__TEXT__:
Intergeschlechtlich

Intergeschlechtlichkeit bezeichnet biologische Besonderheiten bei der Geschlechtsdifferenzierung: Intergeschlechtliche Körper passen von Geburt an hinsichtlich der Chromosomen, Genitalien und/oder hormonproduzierenden Organe nicht in die klassischen medizinischen Definitionen von weiblichen und männlichen Körpern. Sie sind natürliche Varianten menschlichen Lebens, werden von der Medizin jedoch oft zu ‚Syndromen‘ erklärt. Inter* ist ein inklusiver Überbegriff, um die vielfältigen Identitäten, Körperlichkeiten, Selbstbezeichnungen und Lebensrealitäten intergeschlechtlicher Menschen zu beschreiben.

Das Beispiel der südafrikanischen Mittelstreckenläuferin Caster Semenya verdeutlicht die Diskriminierung intergeschlechtlicher Menschen im Leistungssport: Sie wurde aus der Frauenkategorie ausgeschlossen und musste ethisch nicht vertretbare ‚Geschlechtstests‘ über sich ergehen lassen. Im Gegensatz dazu können Breitensportverbände inklusivere Strukturen für inter* Personen schaffen.

[In einer Datensammlung enthaltene Datensätze]

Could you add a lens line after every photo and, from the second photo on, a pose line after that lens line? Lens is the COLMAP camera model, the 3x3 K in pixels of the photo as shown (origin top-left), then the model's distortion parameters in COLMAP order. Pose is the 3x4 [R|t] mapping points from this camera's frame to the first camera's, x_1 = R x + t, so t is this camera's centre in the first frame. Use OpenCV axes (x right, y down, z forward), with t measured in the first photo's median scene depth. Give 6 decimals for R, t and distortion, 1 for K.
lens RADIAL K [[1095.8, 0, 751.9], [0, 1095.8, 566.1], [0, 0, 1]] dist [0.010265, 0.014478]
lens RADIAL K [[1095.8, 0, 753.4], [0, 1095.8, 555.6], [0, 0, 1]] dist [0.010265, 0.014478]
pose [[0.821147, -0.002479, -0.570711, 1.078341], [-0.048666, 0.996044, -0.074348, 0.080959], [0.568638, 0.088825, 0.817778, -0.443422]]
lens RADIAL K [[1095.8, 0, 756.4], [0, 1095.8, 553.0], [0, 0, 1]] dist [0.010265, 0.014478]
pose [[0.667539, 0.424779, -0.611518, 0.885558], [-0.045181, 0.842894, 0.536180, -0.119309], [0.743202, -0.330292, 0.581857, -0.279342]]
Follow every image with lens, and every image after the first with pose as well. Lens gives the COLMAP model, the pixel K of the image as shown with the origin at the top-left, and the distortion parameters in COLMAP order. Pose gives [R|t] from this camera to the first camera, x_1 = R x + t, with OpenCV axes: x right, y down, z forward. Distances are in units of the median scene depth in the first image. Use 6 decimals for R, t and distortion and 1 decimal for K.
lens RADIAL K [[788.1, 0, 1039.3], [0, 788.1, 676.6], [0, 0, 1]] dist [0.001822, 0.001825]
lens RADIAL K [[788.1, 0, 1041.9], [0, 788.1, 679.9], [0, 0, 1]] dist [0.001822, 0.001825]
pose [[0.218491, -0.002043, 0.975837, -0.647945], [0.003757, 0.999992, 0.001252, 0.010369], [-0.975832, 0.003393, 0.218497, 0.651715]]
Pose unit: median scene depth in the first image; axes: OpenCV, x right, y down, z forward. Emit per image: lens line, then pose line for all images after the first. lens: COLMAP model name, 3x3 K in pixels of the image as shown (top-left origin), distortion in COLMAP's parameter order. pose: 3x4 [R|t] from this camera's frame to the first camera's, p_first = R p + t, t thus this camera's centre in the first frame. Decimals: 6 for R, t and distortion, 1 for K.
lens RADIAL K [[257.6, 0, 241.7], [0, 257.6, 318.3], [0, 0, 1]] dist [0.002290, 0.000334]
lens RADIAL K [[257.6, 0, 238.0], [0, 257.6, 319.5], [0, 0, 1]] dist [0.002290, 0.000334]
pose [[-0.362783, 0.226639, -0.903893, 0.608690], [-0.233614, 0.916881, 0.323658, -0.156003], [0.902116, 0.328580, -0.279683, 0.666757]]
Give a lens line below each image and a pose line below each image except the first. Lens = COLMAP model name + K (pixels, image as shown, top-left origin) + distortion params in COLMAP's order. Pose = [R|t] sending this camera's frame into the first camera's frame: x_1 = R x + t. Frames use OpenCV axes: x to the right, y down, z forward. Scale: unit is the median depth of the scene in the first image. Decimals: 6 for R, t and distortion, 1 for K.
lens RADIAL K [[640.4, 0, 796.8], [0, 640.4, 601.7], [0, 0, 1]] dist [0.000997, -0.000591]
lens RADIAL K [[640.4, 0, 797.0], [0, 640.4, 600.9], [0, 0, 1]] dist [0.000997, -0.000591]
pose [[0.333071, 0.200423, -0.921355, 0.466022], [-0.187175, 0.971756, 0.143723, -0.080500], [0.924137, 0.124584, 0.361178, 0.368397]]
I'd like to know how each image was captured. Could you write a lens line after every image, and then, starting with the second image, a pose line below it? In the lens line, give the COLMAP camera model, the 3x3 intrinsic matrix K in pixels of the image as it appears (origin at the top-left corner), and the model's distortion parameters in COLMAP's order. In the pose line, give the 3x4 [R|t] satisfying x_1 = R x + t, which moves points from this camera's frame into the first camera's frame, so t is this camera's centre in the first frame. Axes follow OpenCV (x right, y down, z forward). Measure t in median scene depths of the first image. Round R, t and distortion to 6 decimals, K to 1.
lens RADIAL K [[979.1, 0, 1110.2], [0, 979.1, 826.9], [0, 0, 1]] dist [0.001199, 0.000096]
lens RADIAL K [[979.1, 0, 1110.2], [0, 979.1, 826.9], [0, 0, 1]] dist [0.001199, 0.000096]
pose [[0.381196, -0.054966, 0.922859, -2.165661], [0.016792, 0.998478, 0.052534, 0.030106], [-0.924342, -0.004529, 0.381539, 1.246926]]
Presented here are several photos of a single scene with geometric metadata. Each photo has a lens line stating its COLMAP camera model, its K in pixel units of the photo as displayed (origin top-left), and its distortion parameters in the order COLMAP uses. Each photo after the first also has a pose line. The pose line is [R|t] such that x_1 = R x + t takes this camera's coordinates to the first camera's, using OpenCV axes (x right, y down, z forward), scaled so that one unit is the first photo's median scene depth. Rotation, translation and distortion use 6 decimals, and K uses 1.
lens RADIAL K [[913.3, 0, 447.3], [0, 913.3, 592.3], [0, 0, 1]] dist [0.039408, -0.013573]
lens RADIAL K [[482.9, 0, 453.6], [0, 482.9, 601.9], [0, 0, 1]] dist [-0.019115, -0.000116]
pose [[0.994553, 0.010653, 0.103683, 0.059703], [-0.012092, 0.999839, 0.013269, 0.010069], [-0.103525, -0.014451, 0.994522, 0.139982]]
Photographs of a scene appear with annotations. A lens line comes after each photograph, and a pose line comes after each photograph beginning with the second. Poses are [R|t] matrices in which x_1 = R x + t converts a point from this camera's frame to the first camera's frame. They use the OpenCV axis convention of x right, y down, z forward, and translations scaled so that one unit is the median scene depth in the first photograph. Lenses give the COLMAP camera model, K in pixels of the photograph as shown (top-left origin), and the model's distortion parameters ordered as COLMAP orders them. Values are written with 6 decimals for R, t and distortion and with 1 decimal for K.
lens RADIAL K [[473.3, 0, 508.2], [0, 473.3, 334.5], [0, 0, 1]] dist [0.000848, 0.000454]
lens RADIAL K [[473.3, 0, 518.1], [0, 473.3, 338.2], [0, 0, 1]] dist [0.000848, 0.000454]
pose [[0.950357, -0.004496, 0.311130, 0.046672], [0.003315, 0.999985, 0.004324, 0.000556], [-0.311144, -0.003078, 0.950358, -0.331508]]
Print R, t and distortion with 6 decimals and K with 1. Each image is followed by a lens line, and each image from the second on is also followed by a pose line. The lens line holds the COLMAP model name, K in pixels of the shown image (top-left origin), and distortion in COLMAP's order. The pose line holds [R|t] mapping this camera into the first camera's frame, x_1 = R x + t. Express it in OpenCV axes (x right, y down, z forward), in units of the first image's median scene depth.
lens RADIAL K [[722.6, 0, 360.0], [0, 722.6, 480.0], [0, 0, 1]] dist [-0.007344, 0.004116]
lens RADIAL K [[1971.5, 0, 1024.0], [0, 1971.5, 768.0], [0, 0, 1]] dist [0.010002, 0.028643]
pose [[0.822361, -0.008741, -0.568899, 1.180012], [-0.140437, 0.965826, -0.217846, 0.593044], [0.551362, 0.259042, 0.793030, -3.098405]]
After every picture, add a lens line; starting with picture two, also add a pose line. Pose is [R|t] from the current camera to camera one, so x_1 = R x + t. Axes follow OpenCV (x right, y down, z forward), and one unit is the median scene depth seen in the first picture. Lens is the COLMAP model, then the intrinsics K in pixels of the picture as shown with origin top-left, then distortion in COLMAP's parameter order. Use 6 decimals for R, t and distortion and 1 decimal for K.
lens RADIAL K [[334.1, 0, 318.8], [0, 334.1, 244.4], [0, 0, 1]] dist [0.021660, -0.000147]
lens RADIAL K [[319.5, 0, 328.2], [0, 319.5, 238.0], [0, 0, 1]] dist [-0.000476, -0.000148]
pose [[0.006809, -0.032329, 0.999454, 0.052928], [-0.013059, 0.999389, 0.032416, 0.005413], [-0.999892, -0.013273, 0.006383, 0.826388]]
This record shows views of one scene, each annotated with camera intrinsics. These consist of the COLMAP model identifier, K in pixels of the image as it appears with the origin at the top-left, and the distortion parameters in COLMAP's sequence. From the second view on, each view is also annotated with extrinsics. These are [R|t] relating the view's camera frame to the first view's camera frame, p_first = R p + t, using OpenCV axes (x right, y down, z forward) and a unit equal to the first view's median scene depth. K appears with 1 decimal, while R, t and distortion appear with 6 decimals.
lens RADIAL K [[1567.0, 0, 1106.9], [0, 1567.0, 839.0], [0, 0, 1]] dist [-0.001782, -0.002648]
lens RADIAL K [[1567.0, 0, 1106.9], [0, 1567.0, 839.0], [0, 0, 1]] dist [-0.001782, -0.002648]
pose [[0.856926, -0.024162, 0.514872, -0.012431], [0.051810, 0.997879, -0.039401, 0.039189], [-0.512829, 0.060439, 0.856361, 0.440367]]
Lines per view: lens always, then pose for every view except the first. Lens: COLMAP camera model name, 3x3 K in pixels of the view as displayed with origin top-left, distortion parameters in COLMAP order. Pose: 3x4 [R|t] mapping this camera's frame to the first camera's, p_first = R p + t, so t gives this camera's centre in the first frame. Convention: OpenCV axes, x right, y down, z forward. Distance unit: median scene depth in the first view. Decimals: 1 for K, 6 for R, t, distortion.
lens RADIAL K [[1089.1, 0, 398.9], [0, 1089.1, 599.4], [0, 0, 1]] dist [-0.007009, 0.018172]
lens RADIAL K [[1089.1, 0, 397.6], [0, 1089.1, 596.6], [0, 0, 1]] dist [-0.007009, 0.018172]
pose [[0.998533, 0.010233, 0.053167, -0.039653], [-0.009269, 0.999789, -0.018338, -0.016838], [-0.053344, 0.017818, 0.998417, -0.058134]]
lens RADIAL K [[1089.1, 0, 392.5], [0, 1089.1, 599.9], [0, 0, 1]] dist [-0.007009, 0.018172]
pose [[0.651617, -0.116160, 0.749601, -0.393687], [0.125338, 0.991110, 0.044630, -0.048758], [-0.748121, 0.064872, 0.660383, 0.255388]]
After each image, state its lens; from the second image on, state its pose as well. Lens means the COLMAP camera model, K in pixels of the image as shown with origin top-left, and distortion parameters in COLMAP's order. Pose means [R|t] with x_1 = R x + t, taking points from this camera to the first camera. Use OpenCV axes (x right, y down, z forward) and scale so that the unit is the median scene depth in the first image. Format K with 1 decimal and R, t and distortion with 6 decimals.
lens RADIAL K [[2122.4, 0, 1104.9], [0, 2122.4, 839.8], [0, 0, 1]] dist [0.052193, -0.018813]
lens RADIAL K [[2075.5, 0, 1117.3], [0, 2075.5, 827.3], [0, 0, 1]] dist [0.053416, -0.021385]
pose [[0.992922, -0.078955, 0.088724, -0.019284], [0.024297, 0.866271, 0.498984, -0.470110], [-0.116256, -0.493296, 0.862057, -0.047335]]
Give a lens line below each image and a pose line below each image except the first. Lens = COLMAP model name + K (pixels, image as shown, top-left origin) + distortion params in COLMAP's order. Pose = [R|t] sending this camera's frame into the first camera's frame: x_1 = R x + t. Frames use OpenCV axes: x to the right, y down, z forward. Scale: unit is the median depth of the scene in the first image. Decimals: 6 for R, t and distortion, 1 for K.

__MATERIAL ERKUNDEN__:
- a) Fassen Sie den Text über Intergeschlechtlichkeit in zwei Sätzen zusammen.
- b) Schreiben Sie aus dem Text über Intergeschlechtlichkeit den Abschnitt ab, der bei „Das Beispiel der“ beginnt und bei „inter* Personen schaffen.“ endet.
Die Datensätze spielen hierfür keine Rolle.

__ANTWORTEN PRO AUFGABE__:
- a) Intergeschlechtliche Körper passen von Geburt an hinsichtlich der Chromosomen, Genitalien und/oder hormonproduzierenden Organe nicht in die klassischen medizinischen Definitionen von weiblich und männlich, und obwohl sie natürliche Varianten menschlichen Lebens sind, erklärt die Medizin sie oft zu ‚Syndromen‘. Der Fall der Mittelstreckenläuferin Caster Semenya zeigt die Diskriminierung intergeschlechtlicher Menschen im Leistungssport, während Breitensportverbände inklusivere Strukturen für inter* Personen schaffen können.

- b)
Das Beispiel der südafrikanischen Mittelstreckenläuferin Caster Semenya verdeutlicht die Diskriminierung intergeschlechtlicher Menschen im Leistungssport: Sie wurde aus der Frauenkategorie ausgeschlossen und musste ethisch nicht vertretbare ‚Geschlechtstests‘ über sich ergehen lassen. Im Gegensatz dazu können Breitensportverbände inklusivere Strukturen für inter* Personen schaffen.